The facility will accommodate only tenants of the housing program, he said.

“We have an excellent track record as being good neighbors,” Lipka said. “These are people who are actively engaged in trying to recuperate their lives.”

While Thixton said her neighbors support programs for the mentally ill and such transitional living facilities are “needed,” they believe a different area of the city would be a more appropriate location.

Step Up on Second chose the location because it is in a “very dynamic area in a vibrant part of the community,” Lipka said.

“Our goal is to help people reintegrate into the community,” he said. “We have a right to be there as part of the community as well.”

While some residents say they are concerned about potential effects on the neighborhood, Lipka said he believes the facility will have no noticeable impacts on the community.

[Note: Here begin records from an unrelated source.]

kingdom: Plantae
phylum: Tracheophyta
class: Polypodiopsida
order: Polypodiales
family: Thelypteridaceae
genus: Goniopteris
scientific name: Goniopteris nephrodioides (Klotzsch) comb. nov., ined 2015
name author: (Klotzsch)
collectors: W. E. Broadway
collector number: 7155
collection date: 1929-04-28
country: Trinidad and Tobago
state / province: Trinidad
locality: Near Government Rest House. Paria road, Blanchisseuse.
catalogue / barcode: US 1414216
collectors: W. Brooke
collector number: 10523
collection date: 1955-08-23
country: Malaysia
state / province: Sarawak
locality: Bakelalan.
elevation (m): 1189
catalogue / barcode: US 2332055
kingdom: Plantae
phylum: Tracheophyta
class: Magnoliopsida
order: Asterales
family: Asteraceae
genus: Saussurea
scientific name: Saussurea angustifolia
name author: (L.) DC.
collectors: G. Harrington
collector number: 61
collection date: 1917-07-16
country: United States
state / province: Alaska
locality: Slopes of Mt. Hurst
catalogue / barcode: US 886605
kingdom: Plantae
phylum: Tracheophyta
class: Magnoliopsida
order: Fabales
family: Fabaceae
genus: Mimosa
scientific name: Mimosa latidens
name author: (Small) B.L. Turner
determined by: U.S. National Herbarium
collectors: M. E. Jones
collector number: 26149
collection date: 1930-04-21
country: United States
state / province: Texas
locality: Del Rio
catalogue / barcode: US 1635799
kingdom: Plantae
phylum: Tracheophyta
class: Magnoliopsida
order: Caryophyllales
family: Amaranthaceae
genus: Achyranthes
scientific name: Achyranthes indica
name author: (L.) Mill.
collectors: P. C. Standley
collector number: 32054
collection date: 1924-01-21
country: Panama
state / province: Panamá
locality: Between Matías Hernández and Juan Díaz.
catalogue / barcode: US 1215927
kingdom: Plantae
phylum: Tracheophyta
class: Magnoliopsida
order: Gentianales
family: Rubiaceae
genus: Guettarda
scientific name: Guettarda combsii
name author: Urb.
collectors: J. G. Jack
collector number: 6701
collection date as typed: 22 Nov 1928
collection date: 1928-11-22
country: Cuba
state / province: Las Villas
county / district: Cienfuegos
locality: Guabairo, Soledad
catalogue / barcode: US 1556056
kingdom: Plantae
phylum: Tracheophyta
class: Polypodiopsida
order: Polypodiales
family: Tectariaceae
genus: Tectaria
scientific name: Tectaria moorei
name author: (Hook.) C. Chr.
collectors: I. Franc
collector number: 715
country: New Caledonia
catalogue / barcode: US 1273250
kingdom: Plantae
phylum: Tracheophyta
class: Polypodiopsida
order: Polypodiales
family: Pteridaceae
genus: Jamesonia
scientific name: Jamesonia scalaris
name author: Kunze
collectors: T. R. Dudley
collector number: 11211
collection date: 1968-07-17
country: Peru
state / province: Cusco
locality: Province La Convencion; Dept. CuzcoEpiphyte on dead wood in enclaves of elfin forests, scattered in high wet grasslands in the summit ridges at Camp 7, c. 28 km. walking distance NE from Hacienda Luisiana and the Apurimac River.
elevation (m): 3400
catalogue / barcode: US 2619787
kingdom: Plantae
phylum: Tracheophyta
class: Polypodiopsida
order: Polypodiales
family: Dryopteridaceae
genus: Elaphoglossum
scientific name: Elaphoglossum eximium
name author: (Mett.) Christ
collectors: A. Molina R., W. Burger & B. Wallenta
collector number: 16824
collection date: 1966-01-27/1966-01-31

“I think the community will notice nothing different,” he said.

Escrow is expected to close on the Pearl Street property within five months and Step Up on Second could begin to move in as early as late spring, Lipka said.

Neighbors said they have been in contact with city officials about the proposed facility and plan to attend community meetings to address their concerns. Some neighbors spoke out at a meeting of the Friends of Sunset Park group September 7th, where Lipka was also in attendance.